Out of 100 simulated data sets, the total numbers of data sets that correctly identify the true additive and interaction effects (in the brackets, their neighboring ones when the true ones are missed) are counted respectively when thresholding the Bayes factor (BF) at different levels. Also listed are the mean and standard error (SE) of the estimated effect sizes.

Application

We apply the developed method to the simulans backcross II (BS2) data and the mauritiana backcross II (BM2) data [33,34]. An F1 population was first produced by females from an inbred line of D. simulans and males from an inbred line of D. mauritiana. Then the F1 females were backcrossed to the parental line of D. simulans, which was fixed for different alleles at 45 marker loci, to produce a simulans backcross (BS) population. A mauritiana backcross (BM) population was also produced by backcrossing the F1 females to the other parental line. Based on the two different times of crossing, a total of four data sets were obtained, namely, BS1 (n = 186), BS2 (n = 288), BM1 (n = 192), and BM2 (n = 299). The phenotypic value of an individual is a morphometric descriptor of the posterior lobe, obtained by averaging both sides of the first principal component (PC1) of the Fourier coefficients of the posterior lobe. The genotypes of males were determined at each marker locus, and genetic map positions were estimated from gametes produced by the F1 females in this study. Further information about the data is referred to Liu et al. [33] and Zeng et al. [34].

Employing multiple interval mapping (MIM) [25,35] to the BS2 data, Zeng et al. [34] detected a total of 16 additive effects and no epistatic effect. Pooling all four data sets, Zeng et al. [34] detected three extra additive effects and six epistatic effects. These epistatic effects appeared to be relatively unimportant for PC1 in the interspecific backcross populations, which carried an observation difficult to interpret biologically. Of the 19 additive effects, 18 additive effect estimates have the same sign [34]. Zeng et al. [34] explained this interesting phenomena as an unusually strong directional selection, although Tanksley [36] suggested that transgressive segregation usually followed a mixture of plus and minus alleles in each species as demonstrated by most previous analyses of quantitative traits.

We focused our analysis on the BS2 and BM2 data with the standardized phenotypic values.
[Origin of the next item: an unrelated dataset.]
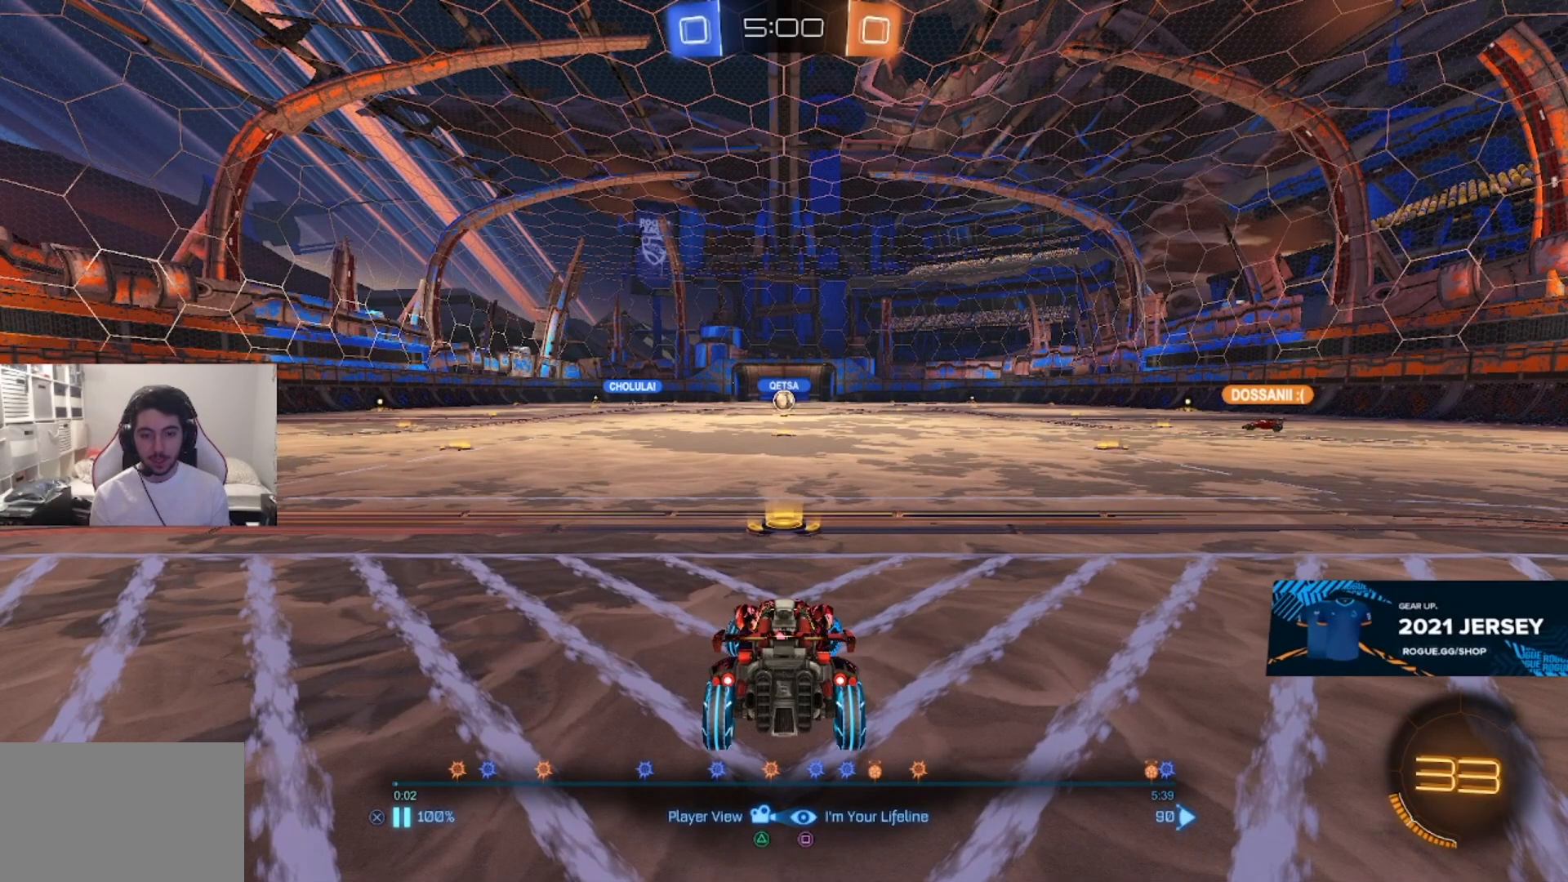
Gameplay with a controller (PlayStation layout); each line is a JSON object with the inputs held at the frame after it. "events" lists button and stick changes between this image and that frame as [ms after this image, input, new state], when the widget could be followed in between.
{"buttons": ["CIRCLE"], "left_stick": "center", "right_stick": "center", "events": [[450, "CIRCLE", "down"]]}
Of the 19 putative QTL reported by Zeng et al. [34], only nine are at least 1 cM away from the 45 marker loci. Therefore, we analyzed both datasets with these 54 additive effects (nine putative QTL and 45 markers) and all possible pairwise interactions (that is, 1431 putative epistases). When controlling BF ≥ 1, the analysis of the BS2 data reported a total of 25 additive effects (see Table 3), including all nine putative QTL, but no epistatic effect. The analysis of the BM2 data instead reported a total of 20 additive effects (see Table 4), including three of the nine putative QTL, and 18 epistatic effects (see Table 5). On the basis of the simulation study, we may expect less than 0.67% FDR for those 17 and 16 additive effects reported with BF ≥ 100 in analyzing the BS2 and BM2 data respectively. Similarly, three epistatic effects reported in analyzing the BM2 data have BF ≥ 100, less than 12% of which may be false discoveries.

Table 3.

Additive effects with BF ≥ 1 in analyzing the BS2 data.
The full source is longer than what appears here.